In 2019 Joy Harjo became the first Native American to be named poet laureate of the United States, and only the second poet to be appointed to three one-year terms. A poet, a memoirist, and a children’s book author, Harjo has won a lengthy list of awards, including for her music. A member of the Mvskoke Nation, Harjo lives in her native Tulsa, Okla. She will read on Wednesday, Feb. 21 at 7 p.m. at Boston College’s Gasson Hall.
BOOKS: What are you reading?
HARJO: I recently read Safiya Sinclair’s wonderful memoir, “How to Say Babylon.” It’s a coming-of-age memoir about becoming a poet in a Rastafarian family.

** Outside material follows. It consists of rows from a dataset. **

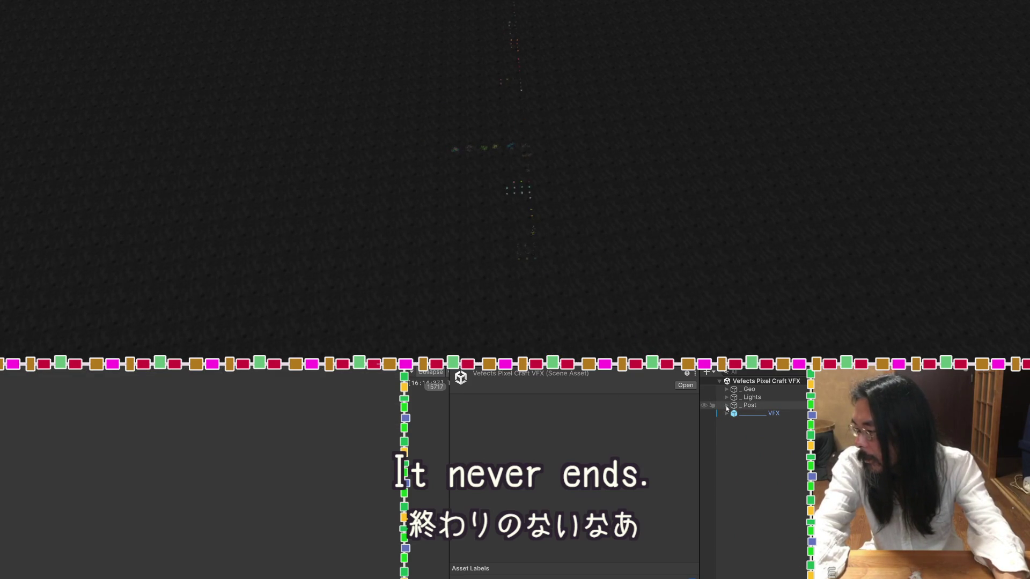
Disable the Camera's Audio Listener and start playing the Pixel Craft scene.
{"action": "left_click", "coordinate": [736, 422]}
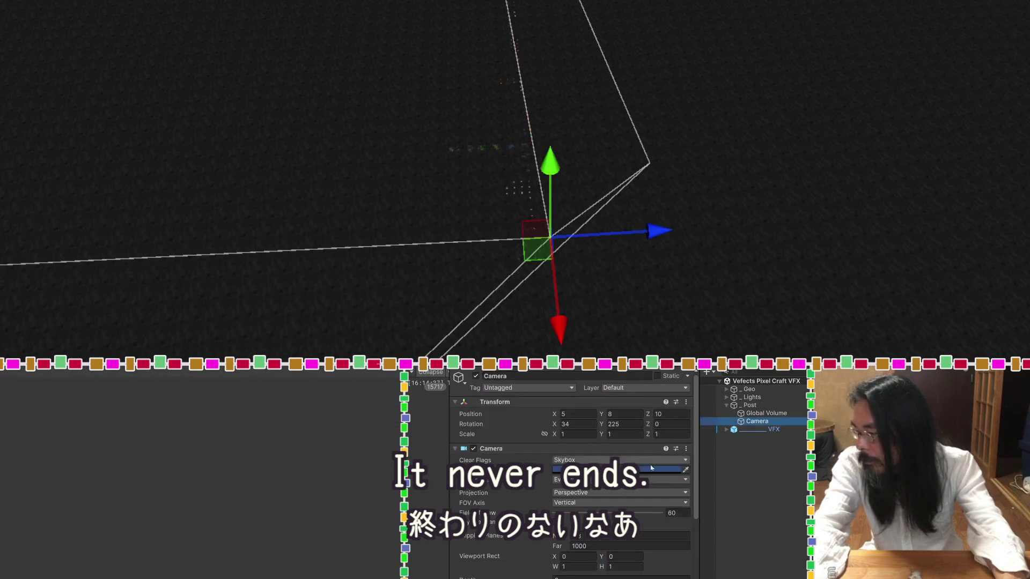
{"action": "scroll", "coordinate": [485, 536], "scroll_direction": "down", "scroll_amount": 5}
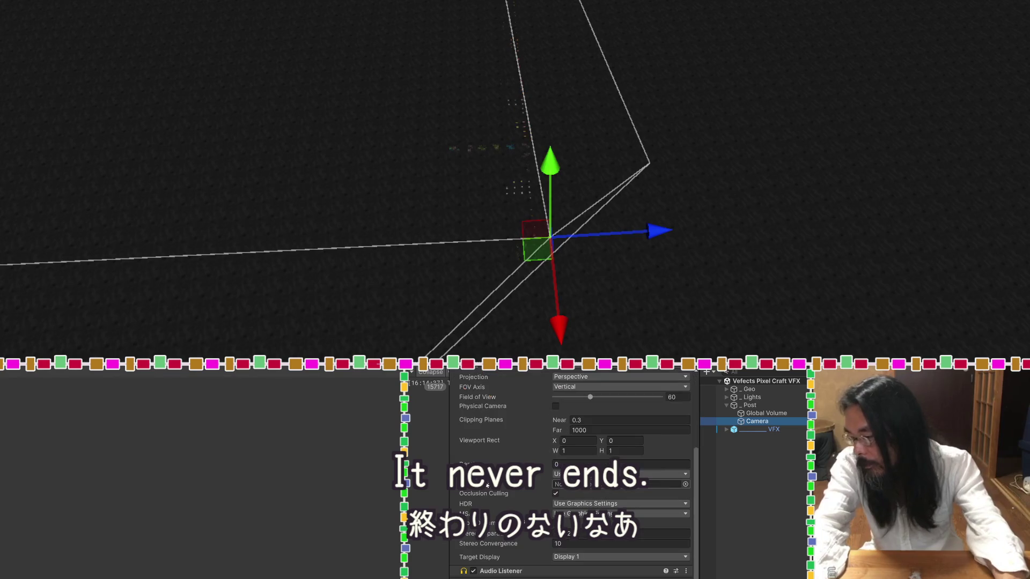
{"action": "left_click", "coordinate": [474, 571]}
{"action": "key", "text": "ctrl+p"}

I just started Debra Magpie Earling’s novel “The Lost Journals of Sacajewea.” She’s so inventive. She’s doing what I always wanted someone to do. She’s taking the perception of a Native language and expressing that in English.
BOOKS: Are you reading poetry too?
HARJO: I did an event this past fall with a young poet, CooXooEii Black, who is a member of the Northern Arapaho nation. His poetry excited me so much I bought several copies of his chapbook “The Morning You Saw a Train of Stars Streaking Across the Sky” to give away to friends. I’ve also been reading Shangyang Fang’s debut collection, “Burying the Mountain.” There’s a music and lyricism to his poetry and he has something to say.
BOOKS: Do you make a point of reading young poets?
HARJO: I have for a long time. I started my first teaching gig working with students at the Institute of American Indian Arts, where I went to high school. So many young poets have come out of A.I.A, such as Sherwin Bitsui and Layli Long Soldier. I love watching what they are doing. Natalie Diaz is another to watch.
BOOKS: Do you read one book at a time or multiple ones?
HARJO: A number of things at once. I’m also reading Louis Armstrong’s autobiography “Satchmo: My Life in New Orleans” because I’m working on a musical that has to do with the origin story of the Mvskoke people and the origins of blues and jazz. I have the new translation of Juan Rulfo’s novel “Pedro Páramo.” I have an alligator thing so I picked up Rebecca Renner’s “Gator Country: Deception, Danger, and Alligators in the Everglades.”
BOOKS: What else is on your stack?
HARJO: Angie Debo’s “The Road to Disappearance.” She’s a historian of Southeastern Native Americans. I’m always trying to learn what I can about my history. That’s what I do late at night. I work out, play my saxophone, and dig around in history.
BOOKS: When did you first read a Native American author?
HARJO: Not until I went to the University of New Mexico. That was N. Scott Momaday, who won the Pulitzer Prize for fiction in 1969 for “House Made of Dawn.” When I went to the Iowa Writers’ Workshop, I remember walking around town for the first time and going to the university bookstore. I looked in the fiction section for Momaday’s book and couldn’t find it. It was in the anthropology section. That’s how a lot of our literature was characterized. It still happens.
BOOKS: How does your reading relate to your writing?
HARJO: I think reading and writing are so interconnected. When I taught undergraduates, I had them read a book of poetry a week. They moaned and groaned. I taught a class at U.C.L.A. I called Decolonizing the American Mind and for the midterm I had my students memorize a hundred lines of a poem. We had a few days of them just reciting. It was very powerful. I told them, “Now you can carry that poem with you.” But man, I got pushback on that.
BOOKS: Did you memorize one?
HARJO: I did, one of my favorite poems, Adrienne Rich’s “Diving into the Wreck.”
BOOKS: Can you still recite it?
HARJO: No. I’m pulling it up. Here it is. “We are, I am, you are/ by cowardice or courage/ the one who find our way/ back to this scene/ carrying a knife, a camera/ a book of myths/ in which/ our names do not appear.” Oh man, that is one of the best poems ever.